**SOURCE EXCERPT**
──────────────────────────────

So I am on the hunt for more work. Who wants to pay me to write? I had a Skype interview with a creative staffing agency. I am applying to all sorts of freelance writing and copy writing and editing jobs. I think I want to try to continue to make a go of this writing thing. I like it and I think I am good at it.

In the meantime, I am actually enjoying this bit of down time. The laundry is getting done in a timely manner. I am prepping dinner most nights. I have been to the grocery store three times this week. My house has been dusted and vacuumed. Not bad, huh?

It's not like me not to panic. It's not like me not to freak out. I think I am changing a bit in my age. I know the right thing will come along at the right time. While I am not a believer in "it was meant to happen this way" or "everything happens for a reason", I am a believer that things will work out the way they are supposed to and worrying and going nuts will only make us all stressed out for no reason. I have learned the hard way that time and persistence and hope will eventually get me to where I need to go.

When one door closes, another one opens. I, for one, can't wait to see what is behind the next door!

──────────────────────────────

**SOURCE DATA**
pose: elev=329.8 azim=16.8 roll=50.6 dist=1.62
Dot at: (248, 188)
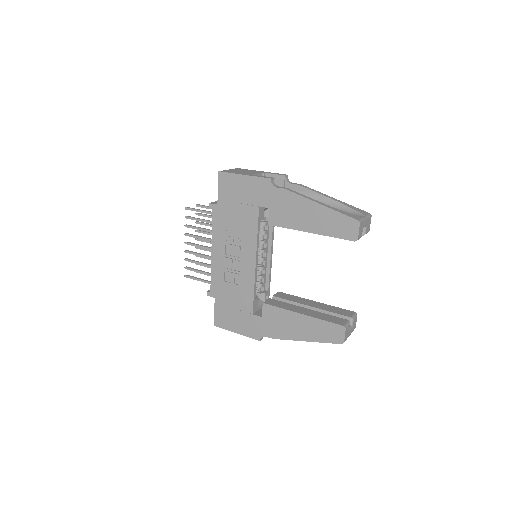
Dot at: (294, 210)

──────────────────────────────

**WRITTEN TASK 1**
List the household chores that the job-hunt post mentions getting done during the down time.
**WRITTEN TASK 2**
Rewrite everything in the job-hunt post from "It's not like me not to panic." down to "the next door!", putting "window" in place of "door".
The data play no part in this.

**RIGHT ANSWER 1**
Doing the laundry, prepping dinner, going to the grocery store, dusting, vacuuming

**RIGHT ANSWER 2**
It's not like me not to panic. It's not like me not to freak out. I think I am changing a bit in my age. I know the right thing will come along at the right time. While I am not a believer in "it was meant to happen this way" or "everything happens for a reason", I am a believer that things will work out the way they are supposed to and worrying and going nuts will only make us all stressed out for no reason. I have learned the hard way that time and persistence and hope will eventually get me to where I need to go.

When one window closes, another one opens. I, for one, can't wait to see what is behind the next window!